Secondo un’antica usanza molto diffusa nel Salento, un matrimonio era definitivamente approvato solo se la suocera fosse rimasta soddisfatta delle abilità mostrate dalla sposa sia nell’arte del ricamo, sia nella pratica del tessere. Pizzi, orli, coperte e ricami, la mostravano come una promettente donna di casa. Le tecniche tradizionali del ricamo, anche se a livello prettamente artigianale e locale, sono tuttora conosciute e utilizzate per la produzione di preziosi manufatti. Pochissime, difatti, conoscono il metodo antico di tessitura e spesso si tratta di persone molto anziane.

Tuttavia, in questo scenario di triste declino, c’è ancora una giovane donna che con passione continua a tessere utilizzando le tecniche tradizionali: Anna Rita De Matteis, è nata a Casarano nel 1983, ma vive a Galatone, dov’è sposata.

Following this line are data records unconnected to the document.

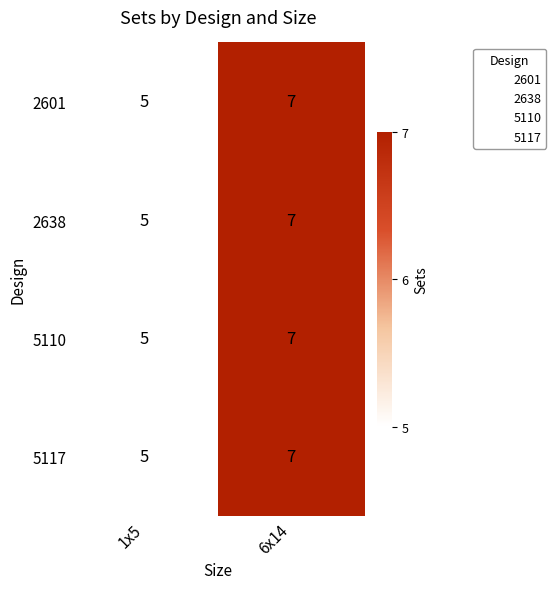

True or false: 5117 has a value of 4 at 6x14.

False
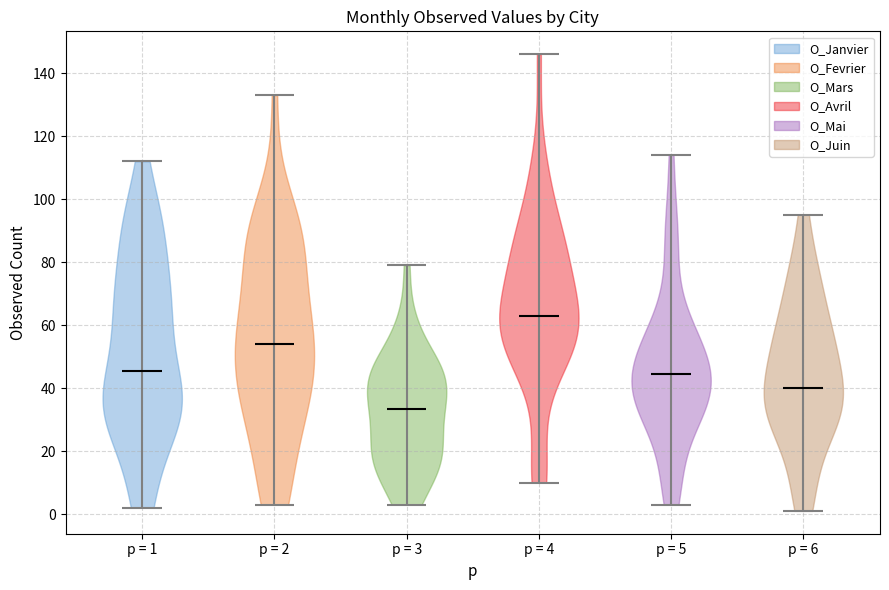

Which violin has the lowest median line?

p = 3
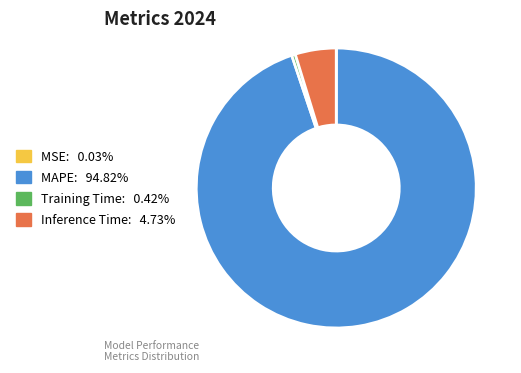

Which category has the biggest portion of the pie?

MAPE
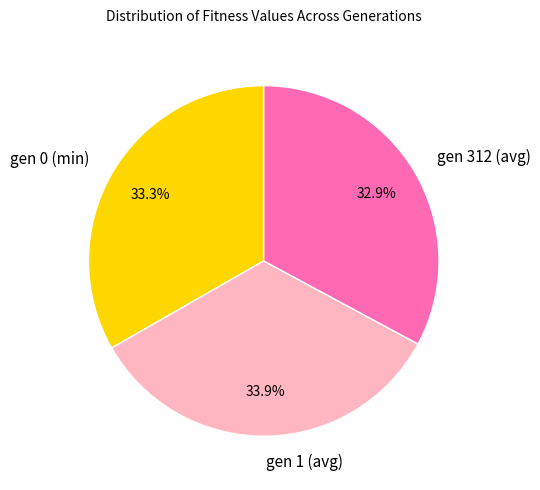

How many slices are in this pie chart?

3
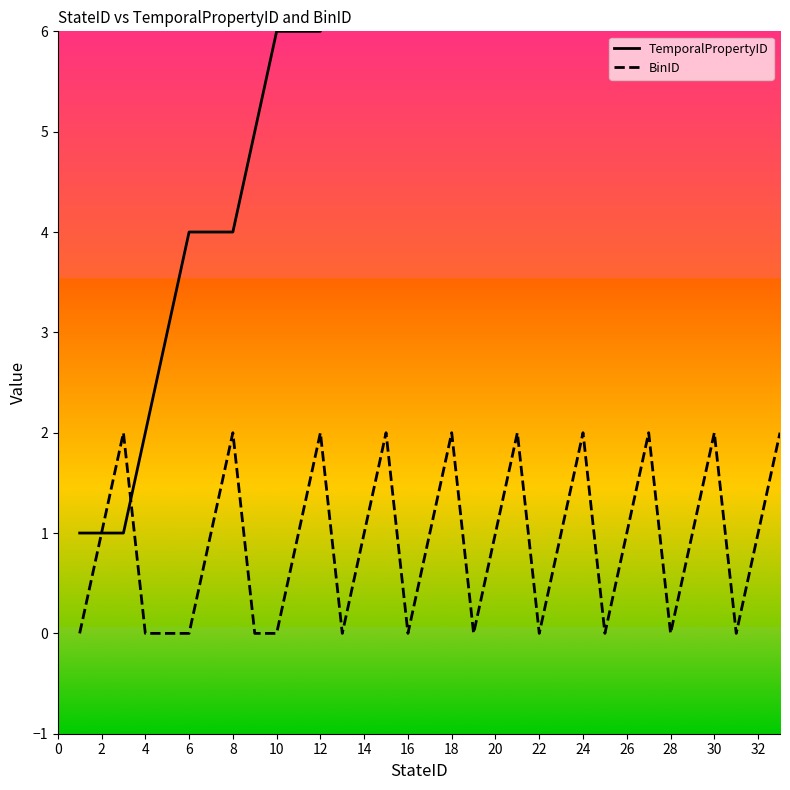

How many values in the BinID series exceed 1?

10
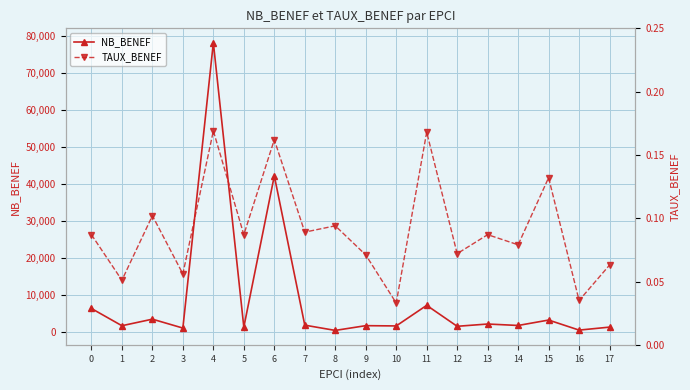

Is this an area chart (filled region under the line)?

No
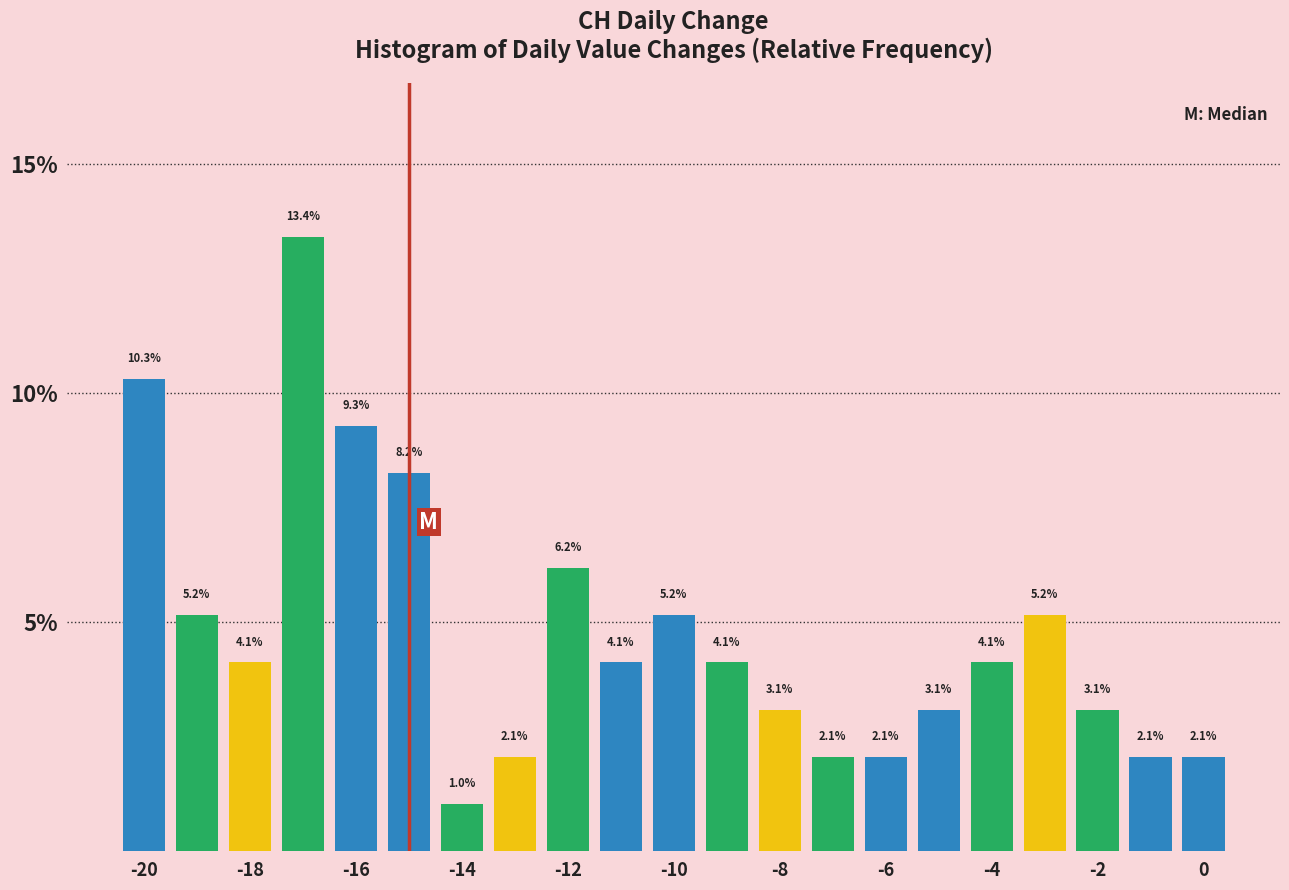

Reading left to right, transcribe this chart: for each bar, give the range it covers on the x-axis and its height. The bar edges are not printed on the chart, so give them approximately, as read against the axis.

-20.5 to -19.5: 10.3
-19.5 to -18.5: 5.2
-18.5 to -17.5: 4.1
-17.5 to -16.5: 13.4
-16.5 to -15.5: 9.3
-15.5 to -14.5: 8.2
-14.5 to -13.5: 1.0
-13.5 to -12.5: 2.1
-12.5 to -11.5: 6.2
-11.5 to -10.5: 4.1
-10.5 to -9.5: 5.2
-9.5 to -8.5: 4.1
-8.5 to -7.5: 3.1
-7.5 to -6.5: 2.1
-6.5 to -5.5: 2.1
-5.5 to -4.5: 3.1
-4.5 to -3.5: 4.1
-3.5 to -2.5: 5.2
-2.5 to -1.5: 3.1
-1.5 to -0.5: 2.1
-0.5 to 0.5: 2.1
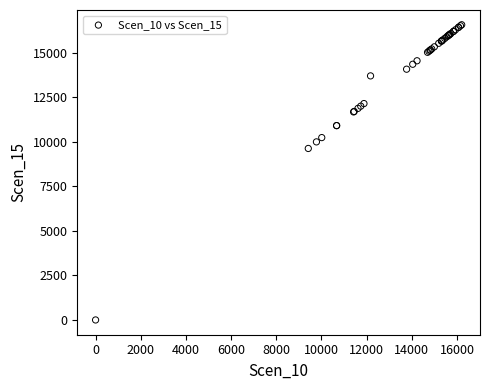

What Y value in the scatter plot is closest to 8282?

9623.4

Ha frequentato l’Istituto d’Arte “A. Giannelli” di Parabita diplomandosi in “Arte applicata alla tessitura artigianale, industriale e stampa su tessuto”.

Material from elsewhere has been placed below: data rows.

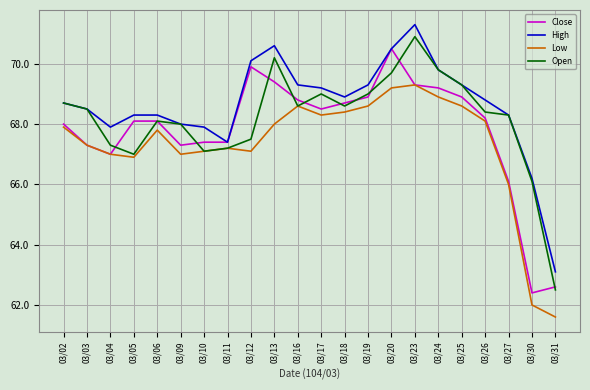

What is the highest value of the High series?

71.3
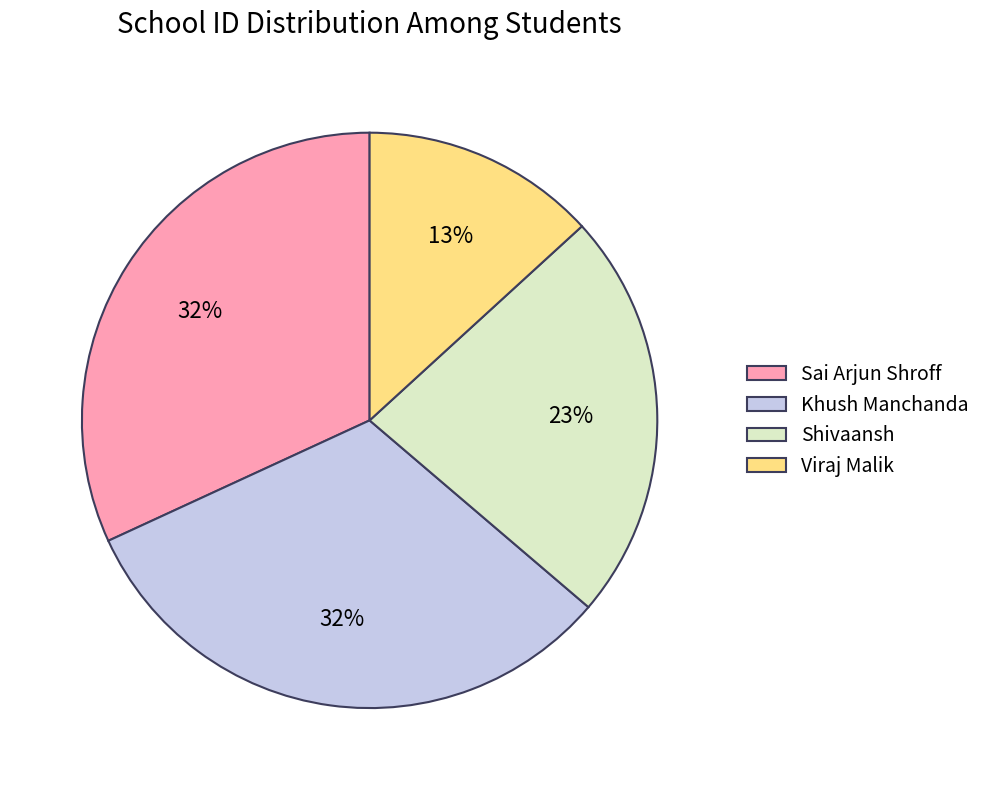

To the nearest percent, what percentage of the pie is Viraj Malik?

13%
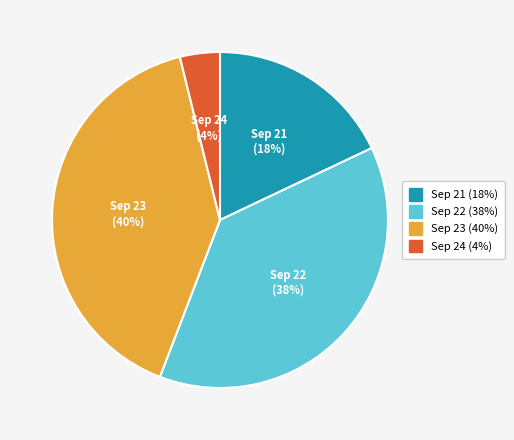

Is there any slice that represents more than half of the pie?

No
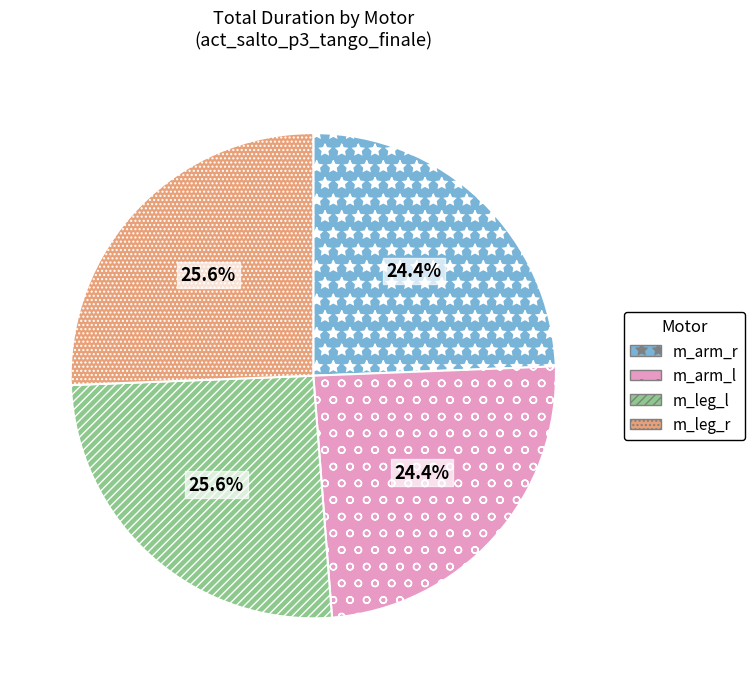

Is there any slice that represents more than half of the pie?

No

Nella sua stanza di lavoro sono custoditi gli antichi attrezzi che un tempo erano utilizzati  per la preparazione dei fili e dell’ordito, nonché per la tessitura vera e propria, ossia il “tornio della bambagia” adoperato per separare il cotone dai semi; un fuso, usato per filare le masse grezze di cotone, lino e lana;  una “macènnula”, ovvero un arcolaio impiegato per comporre l’ordito filo dopo filo e, infine, un vecchio “talàru”, il telaio, in legno d’ulivo. Anna Rita De Matteis nella tessitura, mostra di possedere un talento innato ed è una delle più giovani maestre di telaio in Italia.

Tale primato, è stato accreditato in Terra d’Otranto, terra d’origine dell’antica tecnica di tessitura detta del “fiocco” salentino; tecnica che Anna Rita è ormai tra le poche a saper eseguire correttamente. Si tratta del cosiddetto “soprariccio”, cioè di un punto a rialzo col quale le figure create appaiono in rilievo. In tal modo la giovane maestra di Galatone crea coperte, tovaglie, copricuscino, borse e manufatti vari dal cui tessuto di fondo emergono scene di vita quotidiana, motivi floreali e geometrici, immagini sacre. Il tutto rielaborato secondo una chiave artistica del tutto personale.